Each player’s turn consists of six phases (though the first player will skip phases 1–3 the first time):
1. Draw: Draw cards from your Draw pile until you have five in your hand.
2. Summon: You may spend magic points (move cards from Magic pile to Discard pile) to summon additional Units. Summoned Units must be placed adjacent to your Walls.
3. Events: You may play Event cards and Wall cards, as many as you are able. Walls must be placed on empty spaces on your half of the battlefield.
4. Movement: You may move any three Units up to two spaces each. (Orthogonal movement only, and only through unoccupied spaces.)
5. Attack: You may attack with any three Units — these do not have to be the same units that moved. To attack, you must be within range (adjacent for melee, within three spaces in a straight line for ranged attacks, and with no cards between attacker and target). You roll the number of attack dice shown; any roll of 3 or higher is a hit and adds a damage marker to the target card. If the number of wounds equals the number of life points, that Unit is destroyed and placed in the attacker’s Magic pile, face-down. This includes Walls, which take 9 points of damage to destroy.
6. Build Magic: You may place any number of cards from your hand into your Magic pile, face-down.
Players alternate turns until one Summoner is eliminated.
For a 3 or 4 player game, you’ll need an additional battlefield, and it’s basically teams of two factions each. (In a 3-player game, one player will have to control two factions.) The battlefield is twice as wide, and there are some rules for how movement can wrap around to the opposite side of the board.
In a nutshell: Summoner Wars is easy to learn and fun to play.
The set of rules is short and fairly simple. The complexity of the game comes in the special abilities, because every Unit, from the Commons to the Champions, has something special about it. Even with just six factions, you get 15 different match-ups, which could keep you busy for a while, learning the strengths and weaknesses of each faction.
The other nice thing about the game is that the rules (and the special ability text) are very precise. Yes, it can make them a little awkward to read, but everything is phrased in such a way as to be unambiguous. They define what they mean by “discard” or “destroy” or even the word “through.” This is important when you have special abilities that interact with each other. So far I haven’t had to “house rule” anything, because it’s all spelled out.

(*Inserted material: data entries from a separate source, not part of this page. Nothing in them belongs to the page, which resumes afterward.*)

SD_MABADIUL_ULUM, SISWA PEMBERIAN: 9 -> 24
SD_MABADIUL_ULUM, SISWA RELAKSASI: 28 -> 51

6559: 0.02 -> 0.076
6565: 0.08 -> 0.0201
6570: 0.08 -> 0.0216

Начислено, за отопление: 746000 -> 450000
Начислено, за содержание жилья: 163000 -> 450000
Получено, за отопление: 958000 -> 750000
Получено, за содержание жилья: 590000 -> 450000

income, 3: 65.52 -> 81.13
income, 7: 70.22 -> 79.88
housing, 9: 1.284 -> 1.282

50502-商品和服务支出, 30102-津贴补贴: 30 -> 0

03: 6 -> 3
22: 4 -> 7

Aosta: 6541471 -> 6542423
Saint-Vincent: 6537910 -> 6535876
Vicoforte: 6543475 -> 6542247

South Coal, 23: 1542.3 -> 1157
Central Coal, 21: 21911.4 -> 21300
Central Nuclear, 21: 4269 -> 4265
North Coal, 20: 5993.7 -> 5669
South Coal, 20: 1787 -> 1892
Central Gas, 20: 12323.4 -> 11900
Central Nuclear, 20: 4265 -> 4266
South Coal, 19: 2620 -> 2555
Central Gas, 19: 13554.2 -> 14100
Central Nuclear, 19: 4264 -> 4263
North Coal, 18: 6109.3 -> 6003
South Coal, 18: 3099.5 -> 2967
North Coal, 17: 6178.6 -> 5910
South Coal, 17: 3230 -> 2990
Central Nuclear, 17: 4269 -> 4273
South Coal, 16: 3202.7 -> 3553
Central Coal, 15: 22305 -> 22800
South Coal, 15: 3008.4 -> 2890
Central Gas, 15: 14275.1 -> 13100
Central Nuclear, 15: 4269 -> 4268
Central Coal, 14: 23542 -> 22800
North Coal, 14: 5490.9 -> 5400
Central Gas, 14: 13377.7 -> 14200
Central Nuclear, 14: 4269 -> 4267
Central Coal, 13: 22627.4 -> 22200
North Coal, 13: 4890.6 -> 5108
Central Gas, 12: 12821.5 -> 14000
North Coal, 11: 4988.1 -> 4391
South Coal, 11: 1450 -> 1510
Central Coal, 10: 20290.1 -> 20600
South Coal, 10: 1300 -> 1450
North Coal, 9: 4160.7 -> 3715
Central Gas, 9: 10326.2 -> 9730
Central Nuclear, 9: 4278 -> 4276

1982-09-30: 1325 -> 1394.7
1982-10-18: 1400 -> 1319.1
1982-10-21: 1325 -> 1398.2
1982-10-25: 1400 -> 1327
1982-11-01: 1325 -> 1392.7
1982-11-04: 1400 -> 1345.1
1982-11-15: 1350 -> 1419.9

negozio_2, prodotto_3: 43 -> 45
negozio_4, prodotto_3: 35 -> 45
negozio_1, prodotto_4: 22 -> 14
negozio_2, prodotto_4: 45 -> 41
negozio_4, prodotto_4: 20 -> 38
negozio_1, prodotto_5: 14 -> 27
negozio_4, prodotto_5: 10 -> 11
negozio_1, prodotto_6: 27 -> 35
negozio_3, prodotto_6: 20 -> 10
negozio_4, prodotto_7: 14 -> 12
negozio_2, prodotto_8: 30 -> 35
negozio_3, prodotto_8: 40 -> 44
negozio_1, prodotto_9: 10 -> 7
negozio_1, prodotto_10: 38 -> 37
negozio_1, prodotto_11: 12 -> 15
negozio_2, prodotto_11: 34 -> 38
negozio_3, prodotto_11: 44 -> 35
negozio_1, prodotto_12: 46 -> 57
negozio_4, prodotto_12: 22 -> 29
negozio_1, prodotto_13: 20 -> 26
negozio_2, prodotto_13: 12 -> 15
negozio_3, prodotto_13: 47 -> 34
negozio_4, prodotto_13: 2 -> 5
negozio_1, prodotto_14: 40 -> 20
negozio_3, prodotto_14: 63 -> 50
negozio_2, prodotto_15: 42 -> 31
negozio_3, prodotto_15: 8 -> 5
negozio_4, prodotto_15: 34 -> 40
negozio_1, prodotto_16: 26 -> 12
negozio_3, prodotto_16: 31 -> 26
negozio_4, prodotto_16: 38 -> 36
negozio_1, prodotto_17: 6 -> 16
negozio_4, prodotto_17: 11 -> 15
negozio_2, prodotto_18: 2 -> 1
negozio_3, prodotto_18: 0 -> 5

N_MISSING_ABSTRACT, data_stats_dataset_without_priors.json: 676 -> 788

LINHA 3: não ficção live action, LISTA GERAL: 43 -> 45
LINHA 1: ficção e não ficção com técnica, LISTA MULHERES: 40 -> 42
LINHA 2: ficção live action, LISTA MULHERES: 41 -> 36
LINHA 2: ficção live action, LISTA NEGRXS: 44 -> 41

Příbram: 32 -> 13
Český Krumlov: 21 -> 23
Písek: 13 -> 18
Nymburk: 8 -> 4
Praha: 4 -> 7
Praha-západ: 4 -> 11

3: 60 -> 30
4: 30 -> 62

One of the things I love about the game is the tension between building magic and saving good cards. Some of the Champions can be devastating, but they cost a lot of magic to summon. The only way to get more magic is either by using cards from your hand (which can no longer be used as Units and Events) or by destroying your opponent’s cards. So if you’re getting attacked and you need to get some new Units in a hurry, the best way is to burn through your own deck. But if you run out of cards, beware! You don’t re-shuffle that discard pile. Some factions (the Deep Dwarves, for instance) can get cards back, but for most of them everything is a one-time use. Once it’s gone, it’s gone.
Summoner Wars doesn’t take too long to play once you’re familiar with the basic set of rules. I’ve only played a fraction of the possible combinations, but I’m looking forward to trying them all out … and then adding some more factions. I don’t know if I’m personally as interested in the deck-building aspect (preparing a custom deck before playing) because I like being able to just jump into the game, but I do like the idea of filling up all that extra space in my box with more dwarves, elves, orcs, and humans.
Wired: Great two-player combat; 6 factions = lots of replay value; easy to learn.
Tired: If you aren’t getting expansions, the box is way too big. Odd-sized cards use non-standard card sleeves.
Disclosure: GeekDad received a review copy of this game.